Por volta das 18h00, enfim encerramos a quarta e última etapa desse que foi, em minha opinião, o encontro mais divertido desta nossa fase digital.

Jardim Botânico, Rio de Janeiro, 21 de setembro de 2020 (segunda-feira).

 


Participantes:

Adílson Júnior.

Daniel Russell Ribas.

Gerson Lodi-Ribeiro.

Juliana Berlim.

Luiz Felipe Vasques.

Ricardo França.

Daniel Braga, de O Canto do Gárgula (consultor especialmente convidado).

 



[1].  Em nosso primeiro encontro digital (maio), destrinchamos os romances Encontro com Rama (1973) de Arthur C. Clarke e Os Testamentos (Rocco, 2019) de Margaret Atwood.  No segundo (junho), analisamos a novela O Auto da Maga Josefa (Dame Blanche, 2018) de Paola Siviero.  No terceiro (julho), foi a vez do romance seminal, Frankenstein (1818) de Mary Shelley.  No penúltimo encontro (agosto), debatemos o romance bestseller Ártemis (Arqueiro, 2019) de Andy Weir.
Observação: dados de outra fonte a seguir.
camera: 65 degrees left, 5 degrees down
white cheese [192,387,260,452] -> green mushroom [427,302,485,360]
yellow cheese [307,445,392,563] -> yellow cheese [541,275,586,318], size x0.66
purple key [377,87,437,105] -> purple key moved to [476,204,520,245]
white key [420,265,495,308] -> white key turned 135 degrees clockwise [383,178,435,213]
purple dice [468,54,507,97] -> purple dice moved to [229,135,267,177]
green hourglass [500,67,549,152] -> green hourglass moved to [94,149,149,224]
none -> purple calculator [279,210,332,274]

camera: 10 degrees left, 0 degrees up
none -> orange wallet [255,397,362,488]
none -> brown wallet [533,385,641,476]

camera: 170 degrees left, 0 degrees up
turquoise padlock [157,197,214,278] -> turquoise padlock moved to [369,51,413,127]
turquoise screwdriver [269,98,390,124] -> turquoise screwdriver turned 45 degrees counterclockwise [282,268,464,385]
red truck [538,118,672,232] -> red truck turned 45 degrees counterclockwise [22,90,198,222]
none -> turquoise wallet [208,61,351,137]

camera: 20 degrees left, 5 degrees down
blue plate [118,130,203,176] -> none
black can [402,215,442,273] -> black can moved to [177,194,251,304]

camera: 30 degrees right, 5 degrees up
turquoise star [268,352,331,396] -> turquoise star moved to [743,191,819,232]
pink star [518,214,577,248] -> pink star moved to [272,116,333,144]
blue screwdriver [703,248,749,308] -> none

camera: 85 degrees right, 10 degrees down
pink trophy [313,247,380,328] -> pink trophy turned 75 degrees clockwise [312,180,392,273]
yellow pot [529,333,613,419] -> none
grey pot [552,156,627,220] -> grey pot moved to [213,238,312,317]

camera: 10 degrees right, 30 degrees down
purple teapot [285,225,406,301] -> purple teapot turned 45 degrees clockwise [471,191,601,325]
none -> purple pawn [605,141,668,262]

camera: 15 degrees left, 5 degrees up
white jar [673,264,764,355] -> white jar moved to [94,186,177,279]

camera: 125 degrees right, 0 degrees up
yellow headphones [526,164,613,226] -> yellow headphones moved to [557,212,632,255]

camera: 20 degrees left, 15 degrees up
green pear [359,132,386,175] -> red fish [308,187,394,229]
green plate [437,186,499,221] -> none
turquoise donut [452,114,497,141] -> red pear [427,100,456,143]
[2].  Nanorresenha extraída do meu bunker de dados: Estranho numa Terra Estranha – Humano criado por marcianos inicia revolução social numa Terra cuja ética fora há muito degradada.  Sátira e alegoria deliciosas, bem ao estilo do autor.  Cultbook de uma geração.  Isto posto, o alter ego de Heinlein, Jubal Harshaw, é o falastrão mais pretensioso jamais criado pela ficção científica literária.